Here are some of the things I've tried: finely chopped sun-dried tomatoes, chopped chives, chopped mushrooms, white wine, softened chopped. Serve this Steak with Maitre D'hotel Butter recipe with Kansas City Strips. Add in parsley, tarragon, and garlic until.

Ingredients of steak matrie d butter

  1. You need 2 tbsp of unsalted butter.
  2. Prepare 1 cup of minced shallots.
  3. Prepare 2 tsp of Dijon mustard.
  4. Prepare 1/2 tsp of lemon juice.
  5. Prepare 1 dash of lemon zest.
  6. You need 2 tbsp of worcestershire sauce.
  7. Prepare 1 of ground black pepper.
  8. It's 2 tbsp of fresh chopped parsley.
  9. Prepare 3 of steaks.

steak matrie d butter step by step

  1. make the butter in a medium pan, heat the two tbsp of butter over medium heat, then add the shallots. Season with salt, to taste, and cook until they are translucent, 3 to 5 minutes..
  2. Transfer the shallots to a medium bowl. Add the mustard, lemon juice, lemon zest and worcestershire sauce. Whick to blend so all of the flavors start to meld together..
  3. Use a fork to blend in the other 8 tablespoons of butter. Season with salt and pepper, to taste, and stire in the parsley..
  4. Roll the butter into a cylinder in plastic wrap and refigerate until ready to use..
  5. Cook the steak: heat a cast iron skillet large enough to hold the steak until it begins to visibly smoke.

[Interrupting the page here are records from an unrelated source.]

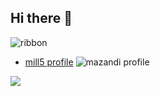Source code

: ## Hi there 👋
![ribbon](C:\Users\sympa\Downloads.Banner-removebg-preview)


- [mill5 profile]([https://github.com/onealog](https://github.com/mill-5))
![mazandi profile](http://mazandi.herokuapp.com/api?handle={solved.ac}&theme=warm)
<img src="http://mazandi.herokuapp.com/api?handle={handle}&theme=warm"/>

Use a kitchen towel to blot excess moisture from both sides of the steak and season with salt and pepper..
  6. Shut the heat off underneath the skillet and use a pair of tongs to put the steak squarely in the pan..
  7. Raise the heat high and brown the first side, 3 to 5 minutes. Resist the temptation to move it as it cooks..
  8. Lower the heat and cook for an additional 8 to 10 minutes..
  9. Turn it on it's second side and brown for 3 to 5 minutes..
  10. Lower the heat and cook for an additional 8 to 10 minutes..
  11. Turn the steak on the edge with the fat "cap" and brown that for 3 to 5 minutes..
  12. Lower the heat and allow the steak to cook for an additional 3 to 5 minutes on each side..
  13. Slice the maitre d' butter into 1/2 inch rounds and set aside..
  14. broil the steak, checking the temperature regularly. 130-135 for mid rare 135-140 for medium.
  15. Remove the steak from the pan and let rest for 10 minutes..
  16. Top the steak with a single layer of the butter slices, and put in the broiler until the butter softens, about 30 to 45 seconds.
  17. Serve immediately.

Its origins are somewhat murky, but it is So the next time you're breaking out that one steak or fish recipe that you learned solely to impress your dates, believe me, pop a little maître d'hôtel butter. Mix parsley, lemon juice, and salt into butter in a small bowl. Place on parchment or waxed paper and roll up into a log. Alternately, chill the butter sauce in a mold and cut pieces of it to serve over steak. An easy compound butter recipe with garlic and herbs that is perfect for steak, corn, chicken, turkey, or for bread!